Dodatkowo, w leczeniu objawowym zespołu Sweeta stosowane są glikokortykosteroidy (leki o silnym działaniu przeciwzapalnym), podawane doustnie w dziennej dawce 40-60 mg. Podawanie glikokortykosteroidów możliwe jest jedynie po wcześniejszym wykluczeniu u danego pacjenta choroby nowotworowej, gdyż w przypadku jej występowania, stosowanie tych leków mogłoby przyspieszyć progresję nowotworu i pogorszyć stan kliniczny chorego. Niemal natychmiast powodują one ustąpienie gorączki i szybkie wycofywanie się zmian skórnych. Wspomagająco w leczeniu miejscowym, bezpośrednio na zmiany skórne stosowane są kremy z glikokortykosteroidami oraz preparaty zawierające związki cynku.
Czy wiesz że: rzadką, zlokalizowaną odmianą zespołu Sweeta jest neutrofilowe zapalenie grzbietów rąk?
U około 20% pacjentów zdarzają się nawroty choroby, ale z reguły ma ona wówczas mniejsze nasilenie. W przypadku nawrotów zawsze należy wykluczyć istniejący proces nowotworowy.

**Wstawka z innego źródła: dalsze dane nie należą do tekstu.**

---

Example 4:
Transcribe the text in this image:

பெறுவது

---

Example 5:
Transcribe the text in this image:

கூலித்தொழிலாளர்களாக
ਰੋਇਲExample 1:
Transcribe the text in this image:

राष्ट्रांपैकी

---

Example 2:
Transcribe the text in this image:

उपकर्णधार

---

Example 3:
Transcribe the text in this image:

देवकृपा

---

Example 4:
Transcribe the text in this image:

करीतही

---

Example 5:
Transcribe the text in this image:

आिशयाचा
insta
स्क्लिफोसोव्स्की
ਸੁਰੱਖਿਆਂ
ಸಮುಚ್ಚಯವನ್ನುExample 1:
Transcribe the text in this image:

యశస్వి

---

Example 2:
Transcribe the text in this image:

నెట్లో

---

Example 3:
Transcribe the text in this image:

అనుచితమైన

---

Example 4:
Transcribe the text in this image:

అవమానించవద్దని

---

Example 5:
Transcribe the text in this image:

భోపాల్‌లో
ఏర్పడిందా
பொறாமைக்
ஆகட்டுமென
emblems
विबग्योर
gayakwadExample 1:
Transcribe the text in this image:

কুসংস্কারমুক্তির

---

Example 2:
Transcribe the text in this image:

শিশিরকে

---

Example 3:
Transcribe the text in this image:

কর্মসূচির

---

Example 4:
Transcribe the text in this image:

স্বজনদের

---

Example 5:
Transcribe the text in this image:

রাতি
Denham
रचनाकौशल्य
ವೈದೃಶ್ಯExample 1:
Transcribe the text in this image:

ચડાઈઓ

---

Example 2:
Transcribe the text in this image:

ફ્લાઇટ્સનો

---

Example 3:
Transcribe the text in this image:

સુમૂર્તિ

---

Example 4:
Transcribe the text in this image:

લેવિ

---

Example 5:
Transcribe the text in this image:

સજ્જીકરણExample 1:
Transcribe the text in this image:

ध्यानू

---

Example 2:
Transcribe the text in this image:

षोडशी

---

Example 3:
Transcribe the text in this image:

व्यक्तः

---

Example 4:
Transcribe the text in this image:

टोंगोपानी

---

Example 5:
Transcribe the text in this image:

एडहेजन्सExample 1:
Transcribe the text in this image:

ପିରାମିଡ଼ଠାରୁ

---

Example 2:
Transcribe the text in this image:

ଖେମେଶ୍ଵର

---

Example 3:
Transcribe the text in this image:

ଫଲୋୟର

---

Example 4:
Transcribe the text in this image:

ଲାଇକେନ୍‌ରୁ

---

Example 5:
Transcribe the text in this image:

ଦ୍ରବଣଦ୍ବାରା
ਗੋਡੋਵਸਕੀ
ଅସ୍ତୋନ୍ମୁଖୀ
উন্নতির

Zespół Sweeta jest schorzeniem występującym stosunkowo rzadko, jednak w przypadku pojawienia się u pacjenta rumieniowo- obrzękowych zlewnych zmian na skórze, z towarzyszącą gorączką i bólami stawów, powinien on jak najszybciej zgłosić się do lekarza. Wczesne rozpoznanie jest kluczowe, gdyż w 20% przypadków powyższe zmiany skórne mogą być pierwszym objawem toczącego się w organizmie procesu nowotworowego, w przypadku którego jak najszybsze wdrożenie terapii bezpośrednio koreluje z rokowaniem i przewidywaną długością życia chorego.